REQUIRED TASK A >> In the CRoaring issue, shorten the paragraph that begins "Describe the solution you'd like" and keep its main facts.
REQUIRED TASK B >> Turn the rows below that give taxonomic ranks from kingdom downward into a numbered list with no blank lines, and leave the pictures out.

QUOTED PASSAGE >>
----

CRoaring icon indicating copy to clipboard operation
CRoaring copied to clipboard

Revisit Per Bitmap Allocators

Open Dr-Emann opened this issue 3 months ago • 4 comments

Is your feature request related to a problem? Please describe.

  • I want to be able to be able to control allocation of roaring bitmaps in a thread-safe way, in a library which may not control all uses of roaring bitmaps in the process.
  • I want to be able to e.g. use an allocator that gives out memory e.g. from a non-global slab allocator.
  • As a maintainer of the croaring-rs rust bindings, I want to be able to provide a safe rust API to control allocation in roaring bitmaps:
    • Currently the function to configure a global allocator must be unsafe because the caller must ensure there are not any objects allocated by CRoaring at the time the function to configure the global allocator is called (or races to interact with croaring in another thread)

Describe the solution you'd like I would like to have the option to specify a custom allocator for each bitmap. I would like the allocator functions to take in a 'user_data' parameter, which will also be stored with the bitmap, to allow non-static data to be used for allocation.

I'm imagining an API like:

typedef struct roaring_allocator_s {
    void* (*malloc)(size_t size, void* user_data);
    void* (*realloc)(void* ptr, size_t size, void* user_data);
    void* (*calloc)(size_t count, size_t size, void* user_data);
    void (*free)(void* ptr, void* user_data);
    void* (*aligned_malloc)(size_t alignment, size_t size, void* user_data);
    void (*aligned_free)(void* ptr, void* user_data);
} roaring_allocator_t;

roaring_bitmap_t *roaring_bitmap_create_with_allocator(const roaring_allocator_t *alloc, void *user_data);

Describe alternatives you've considered

If I control all uses of CRoaring in the process, I can come close to safely using a global allocator which relies on global thread local state to refer to non-local data

Additional context

Previous Issues, PRs, discussions:

  • #271 - A per-bitmap allocator, but each container also got a custom allocator. I will argue below that I do not believe this is necessary.
  • #284 - Issue discussing custom allocators after #271 was closed.
  • #358 - Implemented the current global allocator hooks
  • #638 - Somewhat related, the fact that allocators can't safely return null is unfortunate for custom allocators (it would be cool to make a stack-allocator with just an upper limit of memory it will give out).

----

THE DATA >>
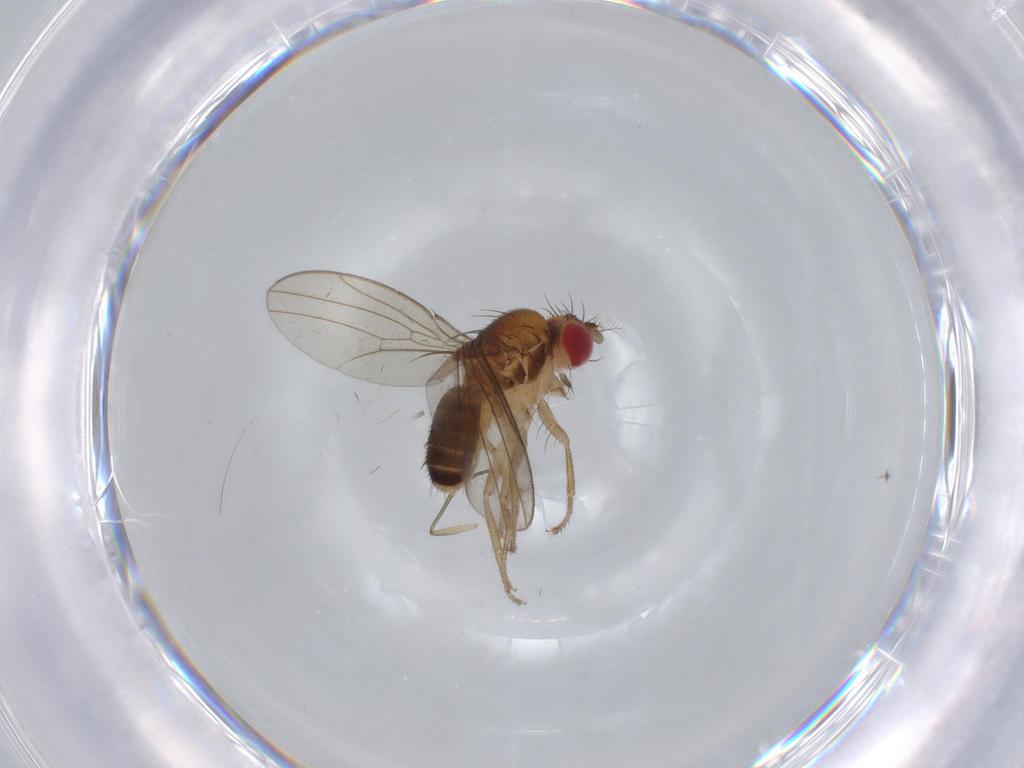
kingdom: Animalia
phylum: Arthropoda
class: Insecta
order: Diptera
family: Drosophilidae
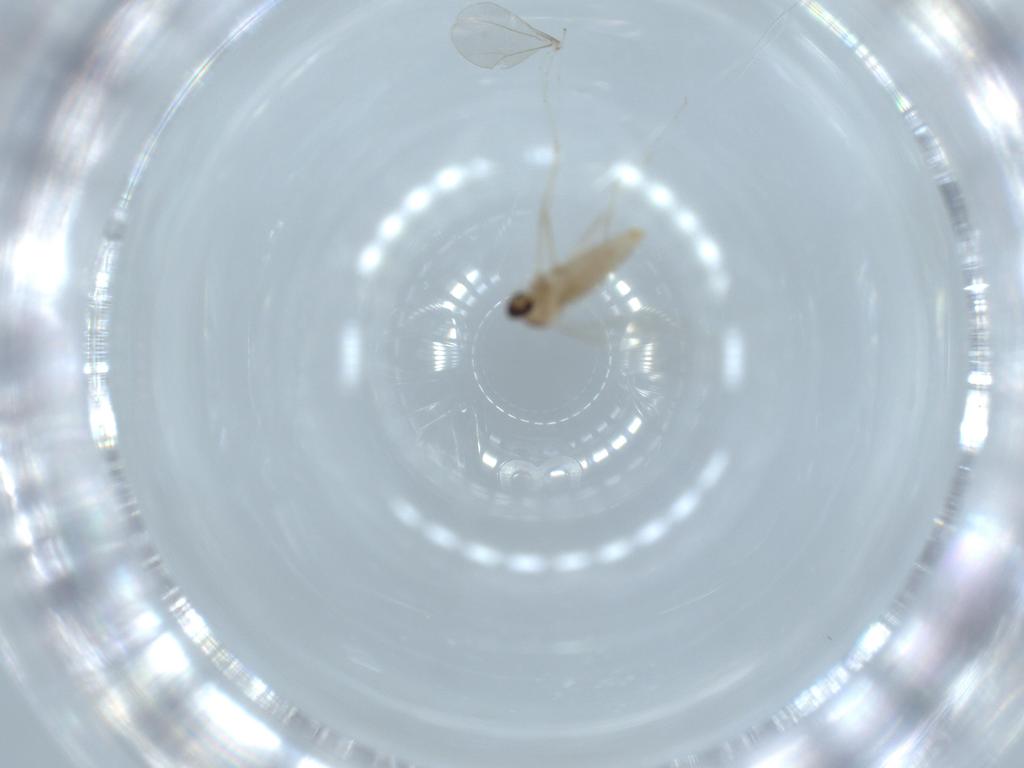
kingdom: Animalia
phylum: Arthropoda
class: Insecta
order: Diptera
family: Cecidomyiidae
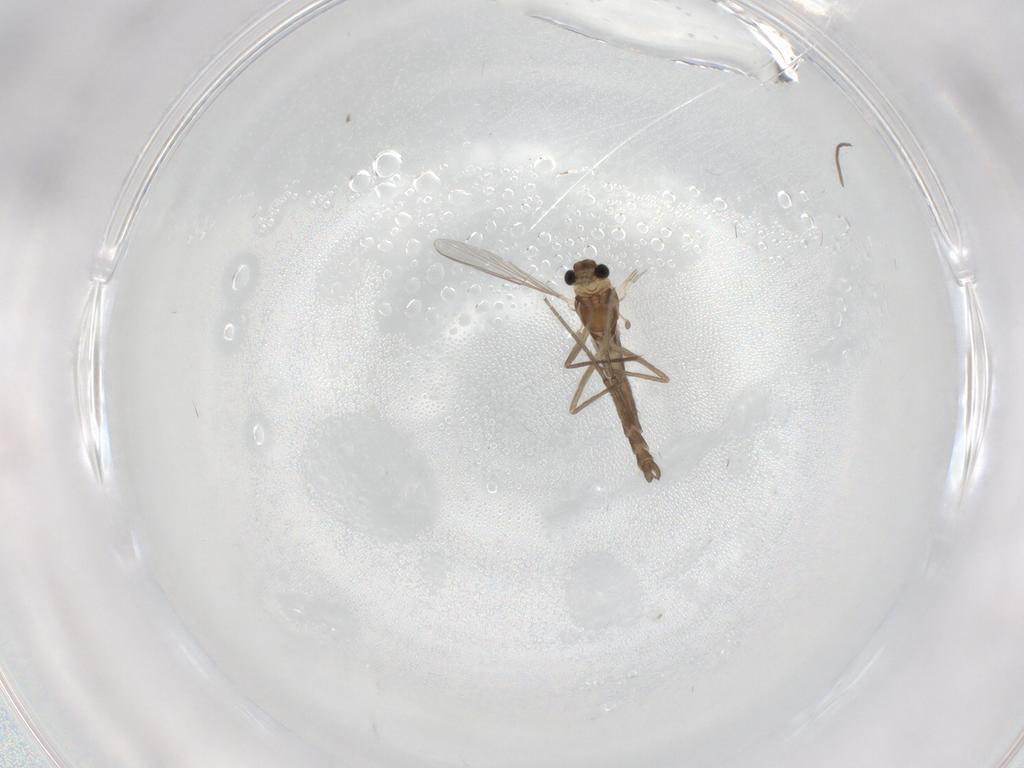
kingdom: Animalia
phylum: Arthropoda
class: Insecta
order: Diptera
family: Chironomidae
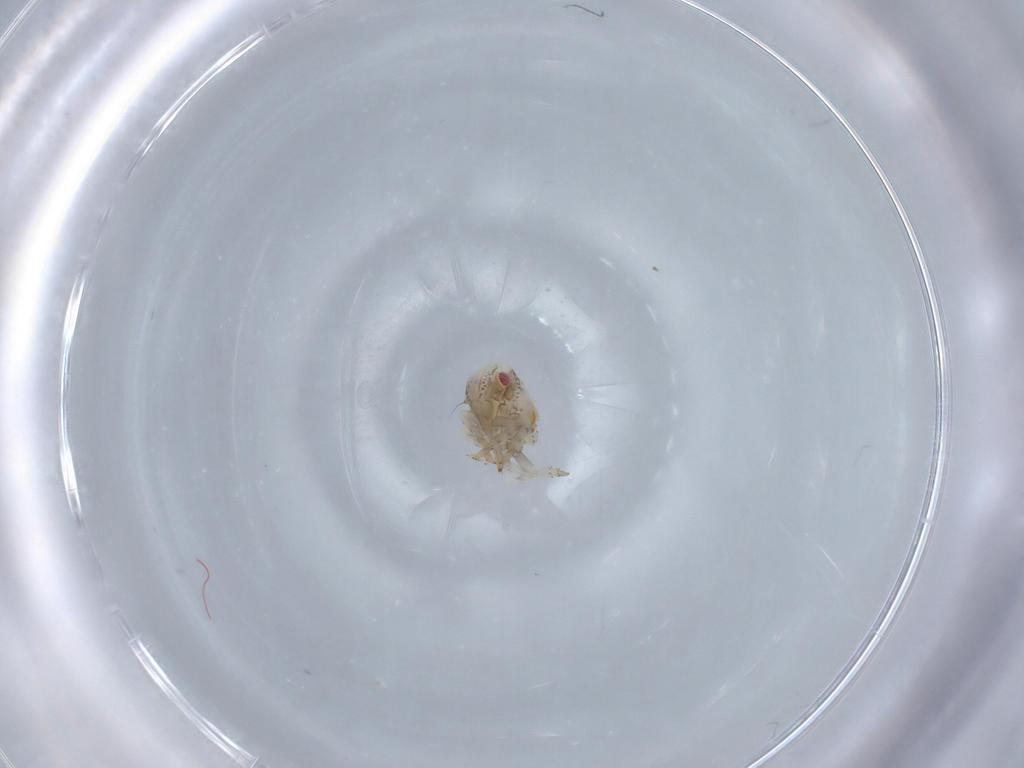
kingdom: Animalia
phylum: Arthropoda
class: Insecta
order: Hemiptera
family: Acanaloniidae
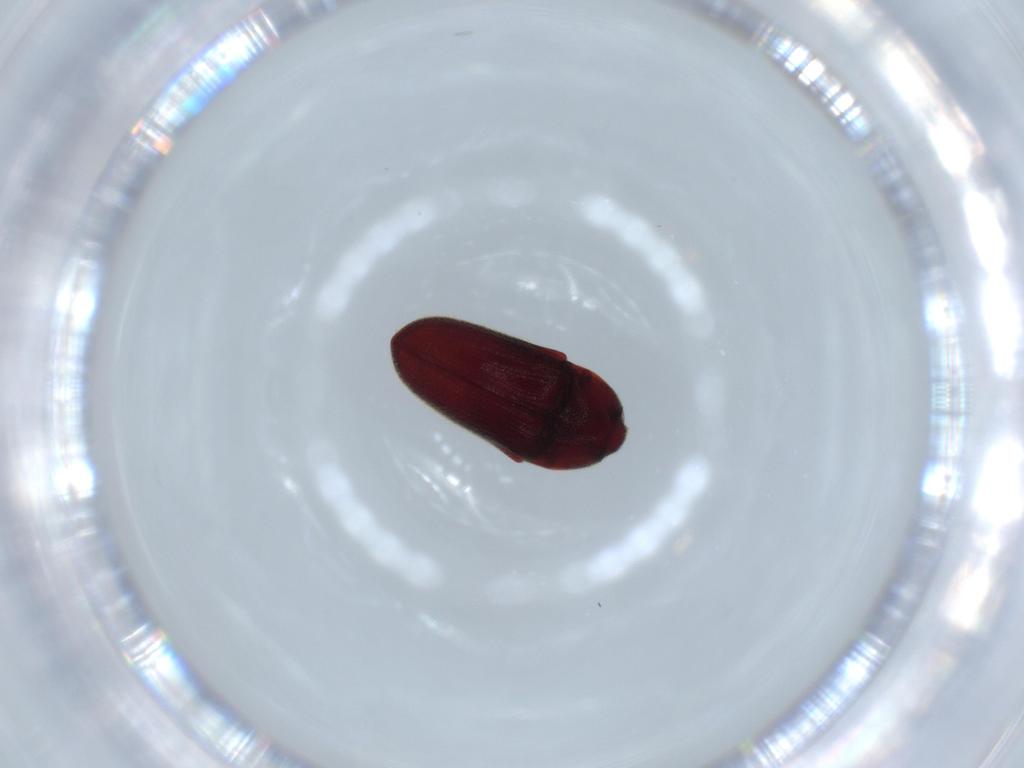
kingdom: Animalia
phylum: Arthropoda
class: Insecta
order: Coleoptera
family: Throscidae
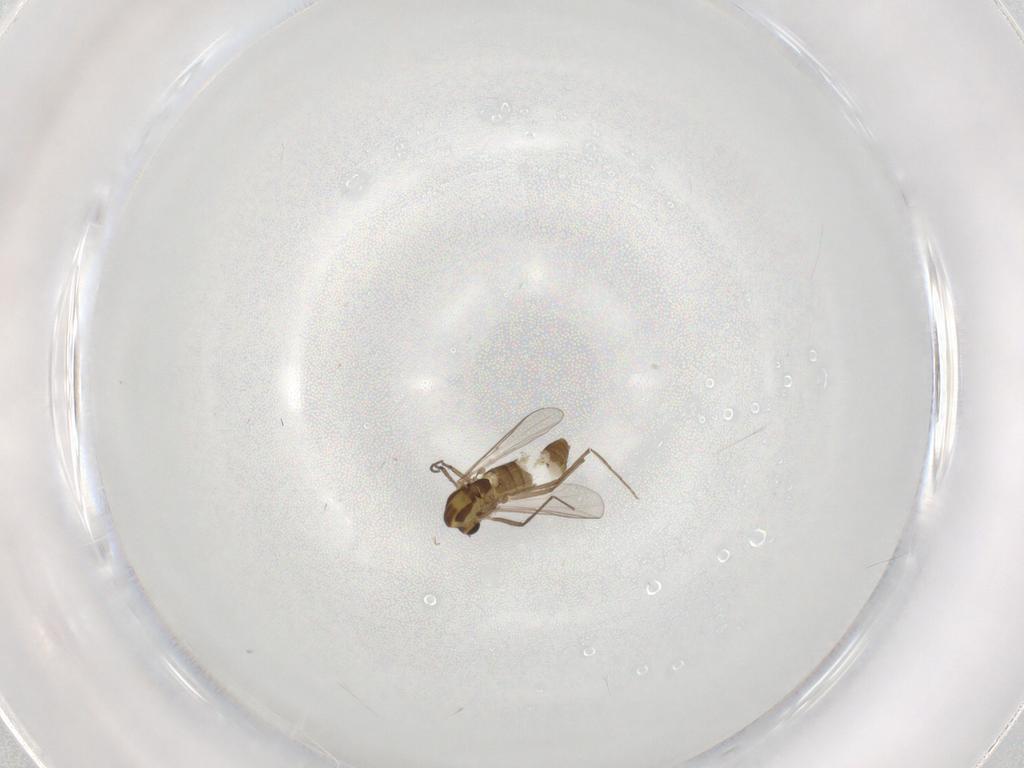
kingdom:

----

FINAL ANSWER A >> The request is for an option to give each bitmap its own custom allocator. The allocator functions would take a 'user_data' parameter, stored with the bitmap, so that non-static data can be used for allocation.

FINAL ANSWER B >>
1. kingdom: Animalia
2. phylum: Arthropoda
3. class: Insecta
4. order: Diptera
5. family: Drosophilidae
6. kingdom: Animalia
7. phylum: Arthropoda
8. class: Insecta
9. order: Diptera
10. family: Cecidomyiidae
11. kingdom: Animalia
12. phylum: Arthropoda
13. class: Insecta
14. order: Diptera
15. family: Chironomidae
16. kingdom: Animalia
17. phylum: Arthropoda
18. class: Insecta
19. order: Hemiptera
20. family: Acanaloniidae
21. kingdom: Animalia
22. phylum: Arthropoda
23. class: Insecta
24. order: Coleoptera
25. family: Throscidae
26. kingdom:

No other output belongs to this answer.